Over the last two weeks, NOLS staff members at headquarters in Lander, Wyo. have been spending their days in the role not of running a school, but of being students. Groups of about 15 gathered in the classroom in the Noble Hotel to develop cultural competency, gain new tools in creating inclusive environments, and delve into thought-provoking conversations about our world.
Led by NOLS Diversity and Inclusion Manager Aparna Rajagopal-Durbin and Human Resources and Inclusion Director Linda Lindsey, the workshops looked into why diversity and inclusion goals are important to NOLS, individuals, and the global community; ways to foster inclusion, and particular scenarios for students to practice responses.

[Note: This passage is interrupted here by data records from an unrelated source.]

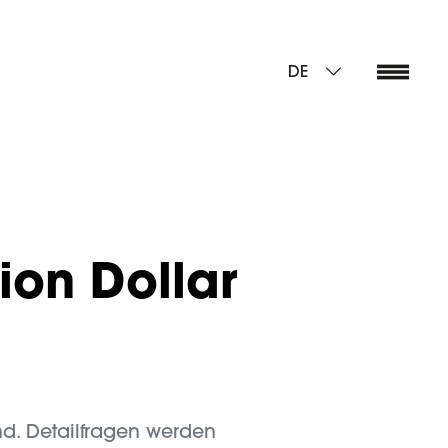
DE
ion Dollar
d. Detailfragen werden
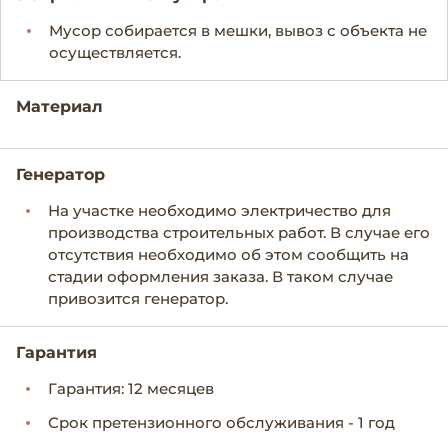
Мусор собирается в мешки, вывоз с объекта не
осуществляется.
Материал
Генератор
На участке необходимо электричество для
производства строительных работ. В случае его
отсутствия необходимо об этом сообщить на
стадии оформления заказа. В таком случае
привозится генератор.
Гарантия
Гарантия: 12 месяцев
Срок претензионного обслуживания - 1 год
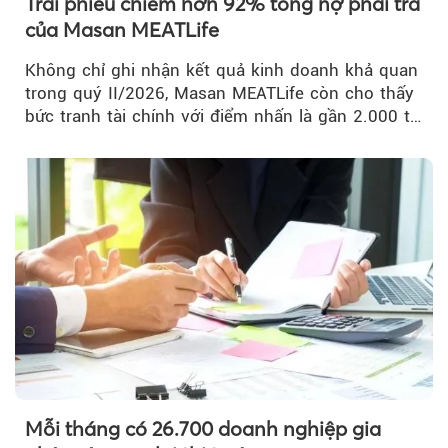
Trái phiếu chiếm hơn 92% tổng nợ phải trả
của Masan MEATLife
Không chỉ ghi nhận kết quả kinh doanh khả quan
trong quý II/2026, Masan MEATLife còn cho thấy
bức tranh tài chính với điểm nhấn là gần 2.000 tỷ
đồng trái phiếu...
Mỗi tháng có 26.700 doanh nghiệp gia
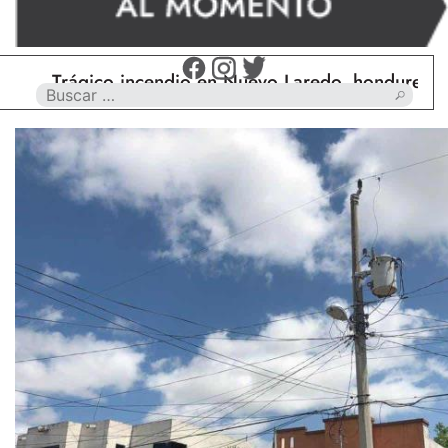
Trágico incendio en Nuevo Laredo, hondureño muer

“Diversity is what we are. Inclusion is what we do,” Lindsey said during the training sessions. And diversity and inclusion training is how NOLS follows through.

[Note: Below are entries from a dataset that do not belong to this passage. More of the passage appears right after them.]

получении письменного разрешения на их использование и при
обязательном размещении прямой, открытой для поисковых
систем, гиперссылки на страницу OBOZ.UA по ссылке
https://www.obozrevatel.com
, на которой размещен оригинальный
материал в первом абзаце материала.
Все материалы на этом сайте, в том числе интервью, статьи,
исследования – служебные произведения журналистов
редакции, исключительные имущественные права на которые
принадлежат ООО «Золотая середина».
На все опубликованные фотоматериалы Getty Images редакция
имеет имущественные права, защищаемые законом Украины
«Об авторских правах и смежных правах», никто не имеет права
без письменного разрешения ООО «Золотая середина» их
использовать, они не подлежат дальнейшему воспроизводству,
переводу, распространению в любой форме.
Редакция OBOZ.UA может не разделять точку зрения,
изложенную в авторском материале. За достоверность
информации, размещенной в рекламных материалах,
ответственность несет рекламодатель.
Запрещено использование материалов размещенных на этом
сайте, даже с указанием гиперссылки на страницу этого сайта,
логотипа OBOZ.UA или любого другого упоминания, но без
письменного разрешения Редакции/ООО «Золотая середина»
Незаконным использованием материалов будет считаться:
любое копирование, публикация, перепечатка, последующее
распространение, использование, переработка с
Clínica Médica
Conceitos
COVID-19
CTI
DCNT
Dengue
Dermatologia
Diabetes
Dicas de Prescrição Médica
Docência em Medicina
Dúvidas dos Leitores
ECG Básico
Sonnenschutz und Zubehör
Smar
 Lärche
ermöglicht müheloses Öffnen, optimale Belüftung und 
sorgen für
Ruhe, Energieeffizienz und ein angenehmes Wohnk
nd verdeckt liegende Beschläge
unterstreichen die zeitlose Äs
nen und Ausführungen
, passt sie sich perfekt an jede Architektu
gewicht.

Just one important aspect of the training was an examination of levels of diversity, depicted in the four circles of diversity visual. NOLS’ diversity—the diversity of the world, for that matter—is divided (sometimes differently than this particular visual) into levels, some of which are choices and some of which are not. Certainly not all have visual cues, which is what is often the connotation with the word diversity.

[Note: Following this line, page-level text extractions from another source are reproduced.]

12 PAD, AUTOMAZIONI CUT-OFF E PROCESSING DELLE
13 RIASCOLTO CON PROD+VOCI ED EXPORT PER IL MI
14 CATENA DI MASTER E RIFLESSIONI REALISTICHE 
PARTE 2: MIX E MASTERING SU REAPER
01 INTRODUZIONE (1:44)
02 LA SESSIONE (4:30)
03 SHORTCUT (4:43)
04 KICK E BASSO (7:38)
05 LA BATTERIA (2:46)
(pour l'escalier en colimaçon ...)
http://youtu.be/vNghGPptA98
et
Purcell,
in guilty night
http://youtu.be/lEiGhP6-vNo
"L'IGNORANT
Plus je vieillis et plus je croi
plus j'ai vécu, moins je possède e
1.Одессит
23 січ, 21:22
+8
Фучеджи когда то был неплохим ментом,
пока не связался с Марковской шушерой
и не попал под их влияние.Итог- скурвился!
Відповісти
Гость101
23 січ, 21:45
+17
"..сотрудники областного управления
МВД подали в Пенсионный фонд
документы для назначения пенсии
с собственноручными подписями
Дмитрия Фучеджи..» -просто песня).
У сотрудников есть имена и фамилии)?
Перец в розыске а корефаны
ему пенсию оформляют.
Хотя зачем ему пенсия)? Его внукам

NOLS strives to not just respect but to actively welcome individuals of all groups. This initiative runs the breadth of the NOLS community, certainly on courses, for our instructors, and with in-town staff, but these are lessons we should also apply at home or in the grocery store. These are the kinds of lessons we set out to send all of our students home with.
Casey worked as a writer and PR specialist for NOLS.